- _Extract to read_
"""
Essay — best execution

The report nobody read

For seven years, European investment firms published a public report on where they sent client orders and why. Almost no one read it. This traces what has replaced it, how it compares to the American and British models, and whether the duty itself has actually grown more subjective.

July 8, 2026

What RTS 28 promised, and what it delivered

From 2018, the European Union required investment firms to publish, once a year, the five execution venues they used most for each class of financial instrument, together with a summary of the execution quality obtained there — a disclosure known as RTS 28, the firm-level half of a pair with RTS 27, which required trading venues themselves to publish quarterly execution-quality data.1 The premise was straightforward: if a firm's own conduct was visible, a client, a competitor, or a journalist could hold it to account.
"""
- _Listed entries_
"""
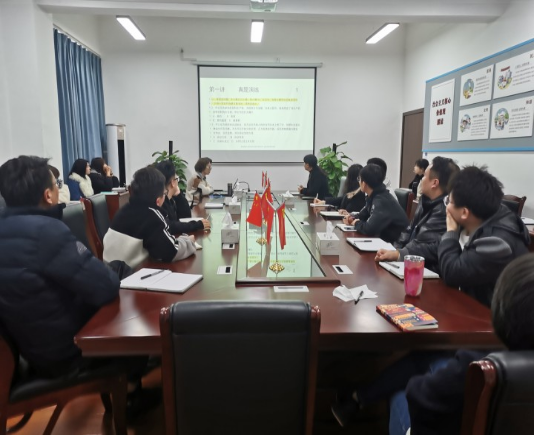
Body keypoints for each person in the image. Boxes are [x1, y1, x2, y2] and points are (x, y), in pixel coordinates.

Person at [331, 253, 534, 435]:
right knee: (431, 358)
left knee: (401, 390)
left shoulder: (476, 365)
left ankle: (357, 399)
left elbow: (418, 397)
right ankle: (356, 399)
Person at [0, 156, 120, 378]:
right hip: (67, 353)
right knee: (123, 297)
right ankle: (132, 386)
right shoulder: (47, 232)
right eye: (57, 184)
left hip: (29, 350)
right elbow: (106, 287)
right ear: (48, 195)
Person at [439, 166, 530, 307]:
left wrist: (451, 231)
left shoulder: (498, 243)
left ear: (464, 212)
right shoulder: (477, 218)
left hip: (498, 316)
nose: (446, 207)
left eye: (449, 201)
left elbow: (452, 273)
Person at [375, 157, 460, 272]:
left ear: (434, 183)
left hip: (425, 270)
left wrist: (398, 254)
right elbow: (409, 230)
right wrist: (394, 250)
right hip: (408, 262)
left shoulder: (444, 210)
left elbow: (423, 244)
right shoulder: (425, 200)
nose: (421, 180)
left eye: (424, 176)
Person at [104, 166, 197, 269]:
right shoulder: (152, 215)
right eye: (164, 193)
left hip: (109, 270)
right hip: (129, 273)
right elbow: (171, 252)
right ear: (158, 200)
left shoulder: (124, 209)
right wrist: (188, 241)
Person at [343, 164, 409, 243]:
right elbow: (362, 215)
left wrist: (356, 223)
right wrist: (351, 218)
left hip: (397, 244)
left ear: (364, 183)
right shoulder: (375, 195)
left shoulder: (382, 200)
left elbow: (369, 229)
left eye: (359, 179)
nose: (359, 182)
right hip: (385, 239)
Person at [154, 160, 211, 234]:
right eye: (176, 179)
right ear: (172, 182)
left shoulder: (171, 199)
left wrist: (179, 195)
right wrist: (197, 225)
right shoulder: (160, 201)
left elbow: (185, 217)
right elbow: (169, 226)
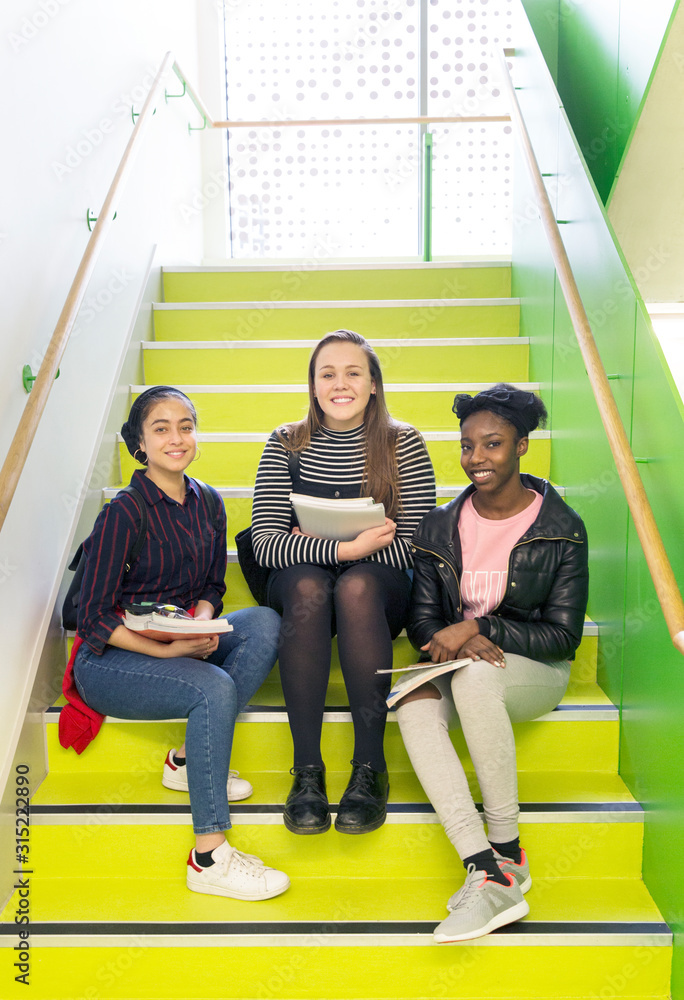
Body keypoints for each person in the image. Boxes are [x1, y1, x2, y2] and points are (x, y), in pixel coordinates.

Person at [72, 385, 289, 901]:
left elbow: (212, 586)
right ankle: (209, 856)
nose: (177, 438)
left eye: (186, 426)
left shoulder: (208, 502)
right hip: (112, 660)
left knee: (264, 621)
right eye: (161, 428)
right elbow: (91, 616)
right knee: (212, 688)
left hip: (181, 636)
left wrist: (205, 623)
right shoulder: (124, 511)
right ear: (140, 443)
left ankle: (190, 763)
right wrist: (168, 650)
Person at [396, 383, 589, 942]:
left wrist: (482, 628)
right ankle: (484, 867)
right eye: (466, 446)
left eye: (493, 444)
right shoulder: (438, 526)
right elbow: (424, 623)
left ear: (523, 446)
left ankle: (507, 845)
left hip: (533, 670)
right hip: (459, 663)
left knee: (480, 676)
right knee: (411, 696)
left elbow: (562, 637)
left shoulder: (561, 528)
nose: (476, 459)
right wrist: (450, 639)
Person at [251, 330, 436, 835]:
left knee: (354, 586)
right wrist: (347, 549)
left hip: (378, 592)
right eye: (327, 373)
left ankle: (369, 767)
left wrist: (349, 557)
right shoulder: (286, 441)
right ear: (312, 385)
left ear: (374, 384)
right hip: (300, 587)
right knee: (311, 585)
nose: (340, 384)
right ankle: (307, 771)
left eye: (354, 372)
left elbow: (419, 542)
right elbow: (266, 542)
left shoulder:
"""
- _What this exercise asks_
**1)** Echo the essay on best execution word for word, from "July 8, 2026" to "it to account.".
**2)** According to the essay on best execution, for how many years did European investment firms publish the public report on where they sent client orders?
**3)** Turn the paragraph of the essay on best execution that begins "From 2018, the European Union required" into a short list of its main facts.
The entries have no role in this work.

- _Expected outputs_
**1)**
July 8, 2026

What RTS 28 promised, and what it delivered

From 2018, the European Union required investment firms to publish, once a year, the five execution venues they used most for each class of financial instrument, together with a summary of the execution quality obtained there — a disclosure known as RTS 28, the firm-level half of a pair with RTS 27, which required trading venues themselves to publish quarterly execution-quality data.1 The premise was straightforward: if a firm's own conduct was visible, a client, a competitor, or a journalist could hold it to account.

**2)** Seven years.

**3)**
- From 2018, the European Union required investment firms to publish a report once a year.
- The report listed the five execution venues each firm used most for each class of financial instrument, with a summary of the execution quality obtained there.
- This disclosure was known as RTS 28, the firm-level half of a pair with RTS 27.
- RTS 27 required trading venues themselves to publish quarterly execution-quality data.
- The premise was that if a firm's conduct was visible, a client, a competitor, or a journalist could hold it to account.